Australia international student numbers continue to rise - Global Education Times (GET News)

Australia international student numbers continue to rise

Australia Oceania

Australia has announced an increase of 11% in the number of international student numbers as of September 2019 when compared to the same month last year.

With 720,150 international students currently enrolled across various sectors, Australia’s position has been reconfirmed as the second-most popular destination in the world, after only the US.

This growth is a continuation of the trend of rise in international student numbers in Australia, as reported by ICEF Monitor.

Speaking to Global Education Times, Craig Riggs, Editor of ICEF Monitor, said: “There are a number of factors that account for Australia’s continuing popularity with international students, including the quality of education, a progressive post-study work offer, qualify of life/lifestyle factors, and relative proximity to key Asian sending markets.

“These factors reliably appear in student surveys regarding destination attractiveness.

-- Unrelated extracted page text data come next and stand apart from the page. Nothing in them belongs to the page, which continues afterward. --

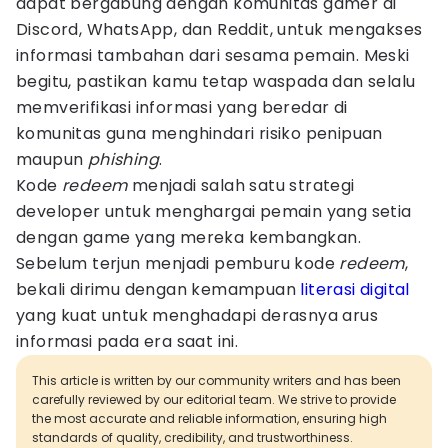
dapat bergabung dengan komunitas gamer di
Discord, WhatsApp, dan Reddit, untuk mengakses
informasi tambahan dari sesama pemain. Meski
begitu, pastikan kamu tetap waspada dan selalu
memverifikasi informasi yang beredar di
komunitas guna menghindari risiko penipuan
maupun
phishing
.
Kode
redeem
menjadi salah satu strategi
developer untuk menghargai pemain yang setia
dengan game yang mereka kembangkan.
Sebelum terjun menjadi pemburu kode
redeem
,
bekali dirimu dengan kemampuan
literasi digital
yang kuat untuk menghadapi derasnya arus
informasi pada era saat ini.
This article is written by our community writers and has been
carefully reviewed by our editorial team. We strive to provide
the most accurate and reliable information, ensuring high
standards of quality, credibility, and trustworthiness.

“Many of these points were also reflected in the responses we had from education agents in this year’s ICEF i-graduate Agent Barometer survey, but those respondents also highlighted the Australian student visa process as an important factor.

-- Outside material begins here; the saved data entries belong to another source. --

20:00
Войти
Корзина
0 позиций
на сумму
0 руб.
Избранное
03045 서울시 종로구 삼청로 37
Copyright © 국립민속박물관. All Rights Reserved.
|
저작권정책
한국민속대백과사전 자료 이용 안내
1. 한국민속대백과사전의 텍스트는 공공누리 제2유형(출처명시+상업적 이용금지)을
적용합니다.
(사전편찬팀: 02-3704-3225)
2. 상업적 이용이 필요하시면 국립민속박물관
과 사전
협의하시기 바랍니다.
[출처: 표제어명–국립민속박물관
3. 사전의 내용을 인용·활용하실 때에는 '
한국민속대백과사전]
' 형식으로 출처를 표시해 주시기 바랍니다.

“Nearly six in ten (59%) of those agents reporting an increased interest in Australia this year attributed that growing demand to the country’s student visa system.”

In 2018, the figures grew by 11.4% and in 2017, by 12.6%, making 2019 the third year of a major increase in the international student population.

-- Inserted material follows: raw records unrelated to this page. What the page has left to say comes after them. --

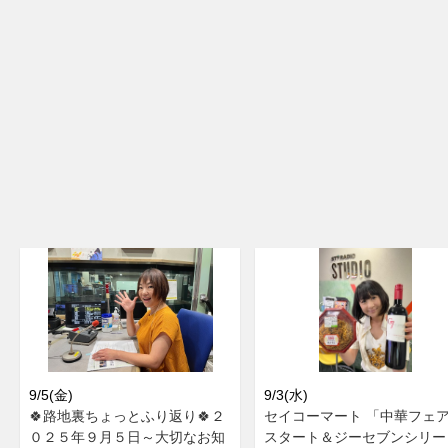
9/5(金)
9/3(水)
🍀路地裏ちょっとふり返り🍀２
セイコーマート 「中華フェ
０２５年９月５日～大切なお知
スタート＆ジーセブンシリー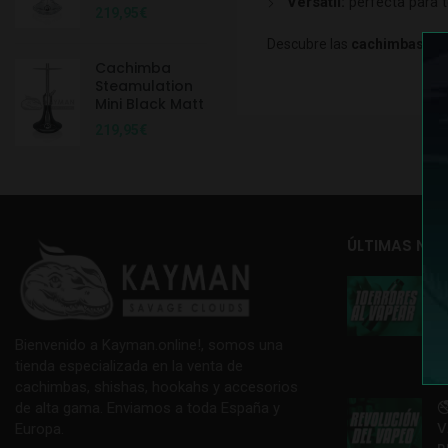
Versátil:
perfecta para t
219,95
€
Descubre las
cachimbas No
Cachimba
Steamulation
Mini Black Matt
219,95
€
ÚLTIMAS NOT

E
T
Bienvenido a Kayman.online!, somos una
1
tienda especializada en la venta de
cachimbas, shishas, hookahs y accesorios

de alta gama. Enviamos a toda España y
V
Europa.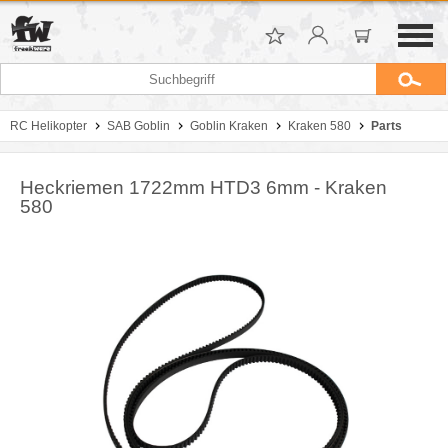
RC Helikopter
SAB Goblin
Goblin Kraken
Kraken 580
Parts
Heckriemen 1722mm HTD3 6mm - Kraken
580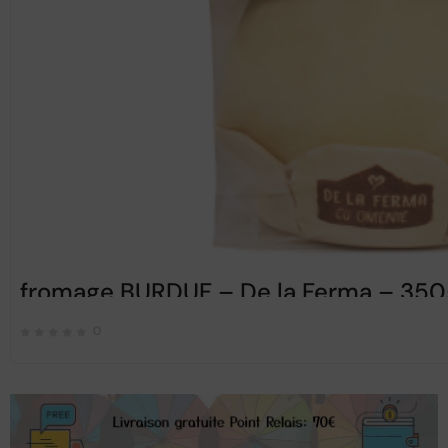
fromage BURDUF – De la Ferma – 350
0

The sectors with the highest areas of growth are: higher education and vocational (VET), contributing 12% and 17% year-over-year increases respectively; ELICOS (English-language training) increased slightly (3%) and there were minor decreases registered for schools (-4%) and non-award programmes (-4%).

China continues to dominate Australia international student enrolments

Five countries compose more than half of all international student numbers enrolments in the country: China (28%), India (15%), Nepal (7%), Brazil (4%) and Vietnam (3.5%).

Despite this, the flow of Chinese students into Australia is slowing, with only a modest 5% increase in numbers from September 2018 to September 2019. By contrast, India contributed 33% more students and Nepal 31% more. Vietnamese and Brazilian figures also rose, by 7% and 4% respectively.

Riggs added: “Going forward, we would expect continued growth for Australia for the foreseeable future, particularly as it has shown strong indications of an increasing focus on promoting the quality of the student experience. We see evidence of this in expanded accountability and quality control measures, increasing diversification efforts, and ongoing work to further strengthen student support services.”

VET providers have seen an increase in Indian (up 45%) and Nepalese (up 64%) students this year.

The Chinese market for Australian VET also grew by 11.5% this year, while the Korean market fell by 6.5% so far in 2019.

Australia is becoming an increasingly attractive study destination, particularly with up to two years more post-study work for international graduates in regional Australia coming into effect this month.